TO-DO ITEM. If an entry holds a picture, drop the picture but restate the entry word for word.

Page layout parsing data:
◇ ◇ ◇ ◇ ◇
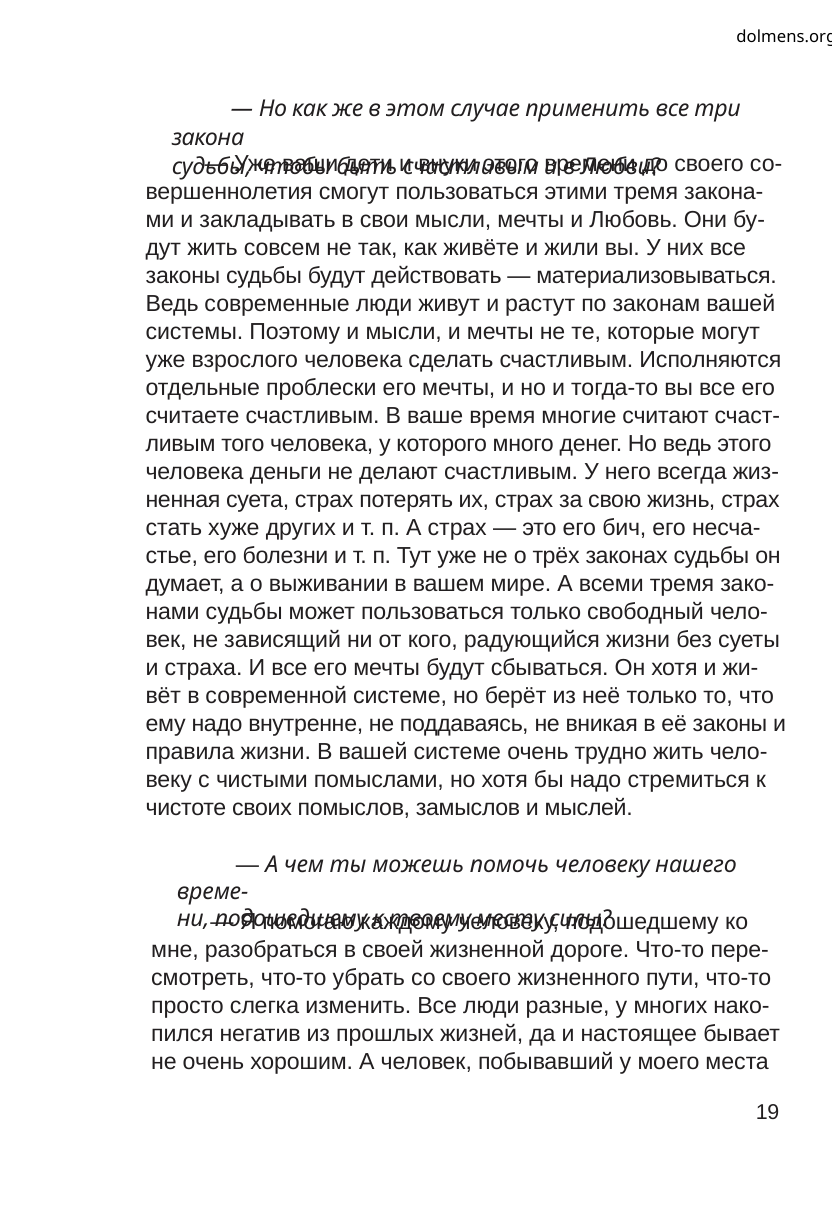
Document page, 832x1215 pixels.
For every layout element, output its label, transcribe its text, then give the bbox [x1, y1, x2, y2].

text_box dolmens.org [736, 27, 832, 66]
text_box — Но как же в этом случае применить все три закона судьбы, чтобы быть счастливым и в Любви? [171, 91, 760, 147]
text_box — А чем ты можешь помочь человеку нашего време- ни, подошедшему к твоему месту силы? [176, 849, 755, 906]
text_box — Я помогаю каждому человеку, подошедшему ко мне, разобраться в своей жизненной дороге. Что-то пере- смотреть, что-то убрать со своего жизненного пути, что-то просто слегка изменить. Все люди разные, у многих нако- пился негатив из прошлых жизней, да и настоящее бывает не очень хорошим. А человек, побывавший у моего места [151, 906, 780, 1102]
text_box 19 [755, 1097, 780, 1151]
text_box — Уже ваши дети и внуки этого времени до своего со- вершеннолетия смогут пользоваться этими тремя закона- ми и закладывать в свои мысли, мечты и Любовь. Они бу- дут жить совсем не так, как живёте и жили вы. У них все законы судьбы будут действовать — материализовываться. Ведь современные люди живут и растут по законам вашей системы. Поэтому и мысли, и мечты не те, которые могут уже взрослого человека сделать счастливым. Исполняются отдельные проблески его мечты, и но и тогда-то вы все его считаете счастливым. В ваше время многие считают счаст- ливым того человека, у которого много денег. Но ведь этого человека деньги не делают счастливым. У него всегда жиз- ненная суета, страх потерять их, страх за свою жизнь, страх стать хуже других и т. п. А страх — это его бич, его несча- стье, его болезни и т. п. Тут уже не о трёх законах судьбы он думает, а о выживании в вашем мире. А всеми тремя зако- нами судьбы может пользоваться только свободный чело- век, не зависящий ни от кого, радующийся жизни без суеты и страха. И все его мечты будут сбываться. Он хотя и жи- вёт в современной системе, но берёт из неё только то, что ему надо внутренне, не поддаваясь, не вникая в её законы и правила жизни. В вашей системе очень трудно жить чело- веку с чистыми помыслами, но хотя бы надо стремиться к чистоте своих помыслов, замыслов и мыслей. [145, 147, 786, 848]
◇ ◇ ◇ ◇ ◇
COMPLETED TASK.
Document page, 832x1215 pixels.
For every layout element, output its label, transcribe its text, then give the bbox [x1, y1, x2, y2].

text_box dolmens.org [736, 27, 832, 66]
text_box — Но как же в этом случае применить все три закона судьбы, чтобы быть счастливым и в Любви? [171, 91, 760, 147]
text_box — А чем ты можешь помочь человеку нашего време- ни, подошедшему к твоему месту силы? [176, 849, 755, 906]
text_box — Я помогаю каждому человеку, подошедшему ко мне, разобраться в своей жизненной дороге. Что-то пере- смотреть, что-то убрать со своего жизненного пути, что-то просто слегка изменить. Все люди разные, у многих нако- пился негатив из прошлых жизней, да и настоящее бывает не очень хорошим. А человек, побывавший у моего места [151, 906, 780, 1102]
text_box 19 [755, 1097, 780, 1151]
text_box — Уже ваши дети и внуки этого времени до своего со- вершеннолетия смогут пользоваться этими тремя закона- ми и закладывать в свои мысли, мечты и Любовь. Они бу- дут жить совсем не так, как живёте и жили вы. У них все законы судьбы будут действовать — материализовываться. Ведь современные люди живут и растут по законам вашей системы. Поэтому и мысли, и мечты не те, которые могут уже взрослого человека сделать счастливым. Исполняются отдельные проблески его мечты, и но и тогда-то вы все его считаете счастливым. В ваше время многие считают счаст- ливым того человека, у которого много денег. Но ведь этого человека деньги не делают счастливым. У него всегда жиз- ненная суета, страх потерять их, страх за свою жизнь, страх стать хуже других и т. п. А страх — это его бич, его несча- стье, его болезни и т. п. Тут уже не о трёх законах судьбы он думает, а о выживании в вашем мире. А всеми тремя зако- нами судьбы может пользоваться только свободный чело- век, не зависящий ни от кого, радующийся жизни без суеты и страха. И все его мечты будут сбываться. Он хотя и жи- вёт в современной системе, но берёт из неё только то, что ему надо внутренне, не поддаваясь, не вникая в её законы и правила жизни. В вашей системе очень трудно жить чело- веку с чистыми помыслами, но хотя бы надо стремиться к чистоте своих помыслов, замыслов и мыслей. [145, 147, 786, 848]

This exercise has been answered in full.